BRANO DI PARTENZA
E sempre la struttura finanziata dall’Unione europea nei giorni scorsi ha aggiornato al 2021 il suo Open data maturity index, appunto un indicatore che misura la maturità dell’ecosistema dei dati aperti nei paesi europei. Numeri che InfoData ha rappresentato nel grafico che apre questo pezzo.

Di default viene visualizzata la situazione italiana. Ma basta utilizzare il filtro in basso (in alto a sinistra per chi legge da desk). Ogni “petalo” corrisponde ad uno degli indicatori che vengono utilizzati per elaborare l’Open data maturity index, che viene rappresentato dalla linea nera che, se fosse su un orologio, indicherebbe le 12. La lunghezza dei petali corrisponde al punteggio ottenuto nel singolo indicatore rispetto al massimo assegnato per quella specifica categoria. Mentre i colori fanno riferimento alle quattro macrocategorie che vengono valutate, ovvero le politiche in tema di dati aperti, la qualità di questi ultimi, i portali che li pubblicano e il loro impatto.

Come si può notare, l’Italia ha qualche problema rispetto alla qualità degli open data (i “petali” rossi). In particolare, le performance peggiori si registrano in tema di Currency and completeness e Deployement quality and linked data. La prima questione riguarda la frequenza di aggiornamento dei dati, la loro quantità e la disponibilità in forma di serie storiche. La seconda, invece, fa riferimento al fatto che esista un sistema di monitoraggio della qualità degli open data che vengono resi pubblici.

Punteggio pieno, invece, per quanto riguarda l’impatto dei dati aperti. Con la precisazione che qui viene valutata l’implementazione di strumenti che consentano di valutare l’effetto degli open data a livello economico, sociale e ambientale. L’impatto vero e proprio dipende invece da quanto sono completi, aggiornati e diffusi i dati aperti. E sotto questo punto di vista, come insegnano i “petali” rossi, c’è ancora da lavorare.

DETTAGLI COMPITO
Aggiorna il brano sull'Open data maturity index: riscrivilo partendo da "Come si può" e terminando con "vengono resi pubblici.", con "controllo" al posto di "monitoraggio".

VOCI ELENCATE
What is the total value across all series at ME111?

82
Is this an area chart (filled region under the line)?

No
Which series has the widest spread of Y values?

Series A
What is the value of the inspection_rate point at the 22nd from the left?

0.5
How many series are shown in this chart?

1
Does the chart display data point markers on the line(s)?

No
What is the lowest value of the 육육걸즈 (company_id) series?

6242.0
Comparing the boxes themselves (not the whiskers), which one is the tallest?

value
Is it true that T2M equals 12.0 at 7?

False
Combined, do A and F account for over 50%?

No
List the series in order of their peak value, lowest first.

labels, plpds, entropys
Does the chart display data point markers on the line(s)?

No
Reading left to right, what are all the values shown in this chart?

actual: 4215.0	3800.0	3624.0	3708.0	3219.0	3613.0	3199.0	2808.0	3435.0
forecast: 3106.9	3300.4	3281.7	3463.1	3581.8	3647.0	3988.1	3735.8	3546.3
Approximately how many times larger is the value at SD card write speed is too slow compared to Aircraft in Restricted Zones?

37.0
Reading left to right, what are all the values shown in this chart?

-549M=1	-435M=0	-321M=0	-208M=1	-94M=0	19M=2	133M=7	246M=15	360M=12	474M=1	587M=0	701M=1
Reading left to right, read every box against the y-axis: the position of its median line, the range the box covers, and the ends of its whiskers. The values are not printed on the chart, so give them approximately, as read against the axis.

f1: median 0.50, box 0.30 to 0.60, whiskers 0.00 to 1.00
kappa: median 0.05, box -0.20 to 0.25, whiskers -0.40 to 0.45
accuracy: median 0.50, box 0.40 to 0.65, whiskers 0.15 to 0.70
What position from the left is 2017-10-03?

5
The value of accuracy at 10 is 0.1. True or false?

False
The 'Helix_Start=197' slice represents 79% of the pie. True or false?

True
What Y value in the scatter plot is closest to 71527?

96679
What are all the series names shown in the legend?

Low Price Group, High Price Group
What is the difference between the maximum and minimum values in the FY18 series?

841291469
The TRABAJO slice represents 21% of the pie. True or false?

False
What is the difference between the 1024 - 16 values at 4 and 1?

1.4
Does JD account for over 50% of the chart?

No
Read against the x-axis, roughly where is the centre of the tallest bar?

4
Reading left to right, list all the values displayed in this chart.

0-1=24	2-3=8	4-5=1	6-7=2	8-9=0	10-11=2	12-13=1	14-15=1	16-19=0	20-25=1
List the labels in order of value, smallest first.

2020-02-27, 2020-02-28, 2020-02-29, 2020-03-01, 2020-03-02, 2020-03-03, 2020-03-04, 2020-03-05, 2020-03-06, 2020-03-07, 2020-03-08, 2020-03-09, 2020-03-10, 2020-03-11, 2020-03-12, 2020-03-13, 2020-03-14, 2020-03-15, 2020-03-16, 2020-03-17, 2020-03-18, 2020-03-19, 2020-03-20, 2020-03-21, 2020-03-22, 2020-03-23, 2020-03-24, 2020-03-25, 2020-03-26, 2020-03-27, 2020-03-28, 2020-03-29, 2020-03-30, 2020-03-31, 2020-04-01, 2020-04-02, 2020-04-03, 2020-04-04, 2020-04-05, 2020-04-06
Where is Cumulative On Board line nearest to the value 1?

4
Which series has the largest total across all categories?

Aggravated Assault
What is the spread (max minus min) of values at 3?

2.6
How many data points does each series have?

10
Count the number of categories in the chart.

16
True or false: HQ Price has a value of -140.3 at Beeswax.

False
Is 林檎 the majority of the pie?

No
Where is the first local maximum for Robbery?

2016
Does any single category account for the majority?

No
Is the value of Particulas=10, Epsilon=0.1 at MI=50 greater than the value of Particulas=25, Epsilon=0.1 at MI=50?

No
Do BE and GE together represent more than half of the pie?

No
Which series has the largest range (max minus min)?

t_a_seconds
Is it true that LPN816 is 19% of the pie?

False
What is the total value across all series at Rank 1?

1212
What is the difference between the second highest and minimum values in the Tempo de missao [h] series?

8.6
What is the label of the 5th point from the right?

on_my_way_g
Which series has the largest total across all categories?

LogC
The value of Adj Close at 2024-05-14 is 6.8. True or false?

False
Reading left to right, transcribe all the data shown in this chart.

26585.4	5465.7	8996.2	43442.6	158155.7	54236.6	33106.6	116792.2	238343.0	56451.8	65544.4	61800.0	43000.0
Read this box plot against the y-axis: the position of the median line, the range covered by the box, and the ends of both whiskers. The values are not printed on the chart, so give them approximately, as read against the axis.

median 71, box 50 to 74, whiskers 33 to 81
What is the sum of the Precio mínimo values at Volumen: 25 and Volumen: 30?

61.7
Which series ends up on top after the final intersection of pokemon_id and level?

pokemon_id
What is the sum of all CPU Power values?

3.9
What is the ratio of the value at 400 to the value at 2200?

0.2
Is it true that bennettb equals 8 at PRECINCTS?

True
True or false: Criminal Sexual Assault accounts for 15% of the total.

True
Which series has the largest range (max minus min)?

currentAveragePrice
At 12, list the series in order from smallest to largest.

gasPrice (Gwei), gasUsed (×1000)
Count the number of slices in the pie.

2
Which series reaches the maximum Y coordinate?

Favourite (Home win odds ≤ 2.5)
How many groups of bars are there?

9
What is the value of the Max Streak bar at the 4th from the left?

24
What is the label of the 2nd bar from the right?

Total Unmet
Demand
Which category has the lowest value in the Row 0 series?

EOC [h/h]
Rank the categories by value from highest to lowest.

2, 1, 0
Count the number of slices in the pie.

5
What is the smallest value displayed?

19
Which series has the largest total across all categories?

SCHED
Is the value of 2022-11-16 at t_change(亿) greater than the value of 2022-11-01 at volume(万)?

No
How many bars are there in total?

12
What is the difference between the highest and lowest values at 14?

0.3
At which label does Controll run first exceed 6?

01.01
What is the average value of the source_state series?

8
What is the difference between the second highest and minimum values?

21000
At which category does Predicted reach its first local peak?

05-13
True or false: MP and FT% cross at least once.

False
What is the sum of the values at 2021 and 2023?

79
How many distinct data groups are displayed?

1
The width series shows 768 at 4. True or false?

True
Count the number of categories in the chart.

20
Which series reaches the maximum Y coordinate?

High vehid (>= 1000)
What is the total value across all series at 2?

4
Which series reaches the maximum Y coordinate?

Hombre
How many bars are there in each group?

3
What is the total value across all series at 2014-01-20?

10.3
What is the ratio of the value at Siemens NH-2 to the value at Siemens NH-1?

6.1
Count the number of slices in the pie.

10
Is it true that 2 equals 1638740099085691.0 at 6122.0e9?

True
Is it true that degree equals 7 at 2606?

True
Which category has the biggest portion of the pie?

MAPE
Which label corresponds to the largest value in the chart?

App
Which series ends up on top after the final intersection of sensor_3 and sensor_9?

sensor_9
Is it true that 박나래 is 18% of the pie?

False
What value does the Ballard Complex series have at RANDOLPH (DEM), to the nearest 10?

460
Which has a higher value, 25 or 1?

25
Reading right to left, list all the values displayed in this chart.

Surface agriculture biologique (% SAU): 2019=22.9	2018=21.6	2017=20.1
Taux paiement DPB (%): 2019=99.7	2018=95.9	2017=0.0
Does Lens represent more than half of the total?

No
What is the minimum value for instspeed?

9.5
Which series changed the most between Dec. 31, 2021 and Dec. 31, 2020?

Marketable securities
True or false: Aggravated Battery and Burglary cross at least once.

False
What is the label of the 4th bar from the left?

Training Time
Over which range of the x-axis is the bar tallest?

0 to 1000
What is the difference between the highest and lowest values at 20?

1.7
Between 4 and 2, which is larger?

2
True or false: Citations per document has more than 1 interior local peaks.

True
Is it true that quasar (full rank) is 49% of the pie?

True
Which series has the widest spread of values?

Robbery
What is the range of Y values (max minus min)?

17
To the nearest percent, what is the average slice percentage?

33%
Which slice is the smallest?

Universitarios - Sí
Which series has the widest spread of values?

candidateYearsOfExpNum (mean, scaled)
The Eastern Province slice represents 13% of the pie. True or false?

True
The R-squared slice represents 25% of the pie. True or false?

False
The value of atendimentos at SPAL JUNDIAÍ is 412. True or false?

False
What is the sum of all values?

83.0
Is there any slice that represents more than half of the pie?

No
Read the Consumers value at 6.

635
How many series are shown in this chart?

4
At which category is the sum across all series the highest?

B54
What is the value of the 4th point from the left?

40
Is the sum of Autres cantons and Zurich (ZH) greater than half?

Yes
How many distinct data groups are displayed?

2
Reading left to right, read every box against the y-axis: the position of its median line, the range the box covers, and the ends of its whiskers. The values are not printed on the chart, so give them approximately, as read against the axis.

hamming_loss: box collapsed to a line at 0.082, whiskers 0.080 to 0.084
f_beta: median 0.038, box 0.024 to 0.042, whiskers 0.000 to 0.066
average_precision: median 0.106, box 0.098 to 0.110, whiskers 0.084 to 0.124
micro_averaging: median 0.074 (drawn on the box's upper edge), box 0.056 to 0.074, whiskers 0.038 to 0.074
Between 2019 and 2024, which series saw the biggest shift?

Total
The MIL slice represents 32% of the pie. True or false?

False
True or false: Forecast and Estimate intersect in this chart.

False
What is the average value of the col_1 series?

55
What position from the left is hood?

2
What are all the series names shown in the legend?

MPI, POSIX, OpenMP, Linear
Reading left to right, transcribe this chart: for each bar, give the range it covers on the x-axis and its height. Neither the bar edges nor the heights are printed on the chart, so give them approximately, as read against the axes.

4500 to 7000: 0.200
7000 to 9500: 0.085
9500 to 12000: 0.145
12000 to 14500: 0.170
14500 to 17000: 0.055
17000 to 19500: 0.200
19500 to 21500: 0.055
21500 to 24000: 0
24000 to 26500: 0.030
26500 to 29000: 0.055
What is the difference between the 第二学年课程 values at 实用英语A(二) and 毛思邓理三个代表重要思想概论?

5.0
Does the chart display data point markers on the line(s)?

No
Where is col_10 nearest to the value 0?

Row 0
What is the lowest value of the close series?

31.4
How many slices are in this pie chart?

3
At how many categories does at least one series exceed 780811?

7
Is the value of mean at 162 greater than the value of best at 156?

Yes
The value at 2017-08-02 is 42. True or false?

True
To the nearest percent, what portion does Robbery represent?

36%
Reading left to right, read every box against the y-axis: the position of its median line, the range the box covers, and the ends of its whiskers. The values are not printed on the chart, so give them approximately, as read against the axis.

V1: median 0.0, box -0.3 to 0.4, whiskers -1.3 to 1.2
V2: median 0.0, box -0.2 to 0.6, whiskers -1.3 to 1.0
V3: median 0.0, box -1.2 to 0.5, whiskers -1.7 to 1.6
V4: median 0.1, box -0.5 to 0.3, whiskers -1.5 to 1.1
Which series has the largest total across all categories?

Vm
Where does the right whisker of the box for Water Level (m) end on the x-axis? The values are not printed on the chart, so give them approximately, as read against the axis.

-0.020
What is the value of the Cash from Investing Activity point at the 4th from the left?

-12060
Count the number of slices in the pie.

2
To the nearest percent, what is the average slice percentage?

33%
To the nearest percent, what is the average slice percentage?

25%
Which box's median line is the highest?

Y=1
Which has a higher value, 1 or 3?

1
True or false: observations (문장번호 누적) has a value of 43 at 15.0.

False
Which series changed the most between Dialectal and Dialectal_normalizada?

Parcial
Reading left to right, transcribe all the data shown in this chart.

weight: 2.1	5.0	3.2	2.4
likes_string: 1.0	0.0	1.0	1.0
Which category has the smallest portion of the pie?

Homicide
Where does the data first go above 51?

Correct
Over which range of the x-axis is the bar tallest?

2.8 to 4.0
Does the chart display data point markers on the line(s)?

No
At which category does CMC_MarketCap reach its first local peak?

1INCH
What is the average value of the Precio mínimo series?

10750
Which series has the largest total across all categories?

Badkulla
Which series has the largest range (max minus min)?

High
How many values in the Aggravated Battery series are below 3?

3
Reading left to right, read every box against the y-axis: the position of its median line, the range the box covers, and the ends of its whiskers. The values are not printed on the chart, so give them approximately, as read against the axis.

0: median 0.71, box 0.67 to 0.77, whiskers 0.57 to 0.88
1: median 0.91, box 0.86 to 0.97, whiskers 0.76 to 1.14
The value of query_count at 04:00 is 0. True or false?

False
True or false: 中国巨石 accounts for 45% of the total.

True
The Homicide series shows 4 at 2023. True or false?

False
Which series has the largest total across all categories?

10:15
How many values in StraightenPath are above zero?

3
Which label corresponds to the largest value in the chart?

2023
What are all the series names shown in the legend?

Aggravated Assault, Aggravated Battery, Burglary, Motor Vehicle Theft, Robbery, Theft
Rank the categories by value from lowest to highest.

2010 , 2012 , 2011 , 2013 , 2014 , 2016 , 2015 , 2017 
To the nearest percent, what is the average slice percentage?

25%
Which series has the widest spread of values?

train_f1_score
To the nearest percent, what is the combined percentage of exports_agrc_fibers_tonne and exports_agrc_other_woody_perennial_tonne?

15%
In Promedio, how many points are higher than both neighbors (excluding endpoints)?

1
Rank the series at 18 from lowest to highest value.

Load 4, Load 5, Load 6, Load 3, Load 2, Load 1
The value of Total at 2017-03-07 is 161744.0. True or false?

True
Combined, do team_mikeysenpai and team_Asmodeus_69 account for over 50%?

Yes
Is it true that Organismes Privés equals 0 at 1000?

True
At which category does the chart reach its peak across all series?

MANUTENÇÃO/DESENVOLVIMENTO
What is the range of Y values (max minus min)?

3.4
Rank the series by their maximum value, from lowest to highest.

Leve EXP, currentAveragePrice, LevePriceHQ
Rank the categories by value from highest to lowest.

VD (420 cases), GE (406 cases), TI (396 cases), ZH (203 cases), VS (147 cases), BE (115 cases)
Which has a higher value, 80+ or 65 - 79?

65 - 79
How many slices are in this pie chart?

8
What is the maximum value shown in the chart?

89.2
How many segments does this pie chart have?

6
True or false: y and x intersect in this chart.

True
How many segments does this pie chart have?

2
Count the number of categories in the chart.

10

RISPOSTA
Come si può notare, l’Italia ha qualche problema rispetto alla qualità degli open data (i “petali” rossi). In particolare, le performance peggiori si registrano in tema di Currency and completeness e Deployement quality and linked data. La prima questione riguarda la frequenza di aggiornamento dei dati, la loro quantità e la disponibilità in forma di serie storiche. La seconda, invece, fa riferimento al fatto che esista un sistema di controllo della qualità degli open data che vengono resi pubblici.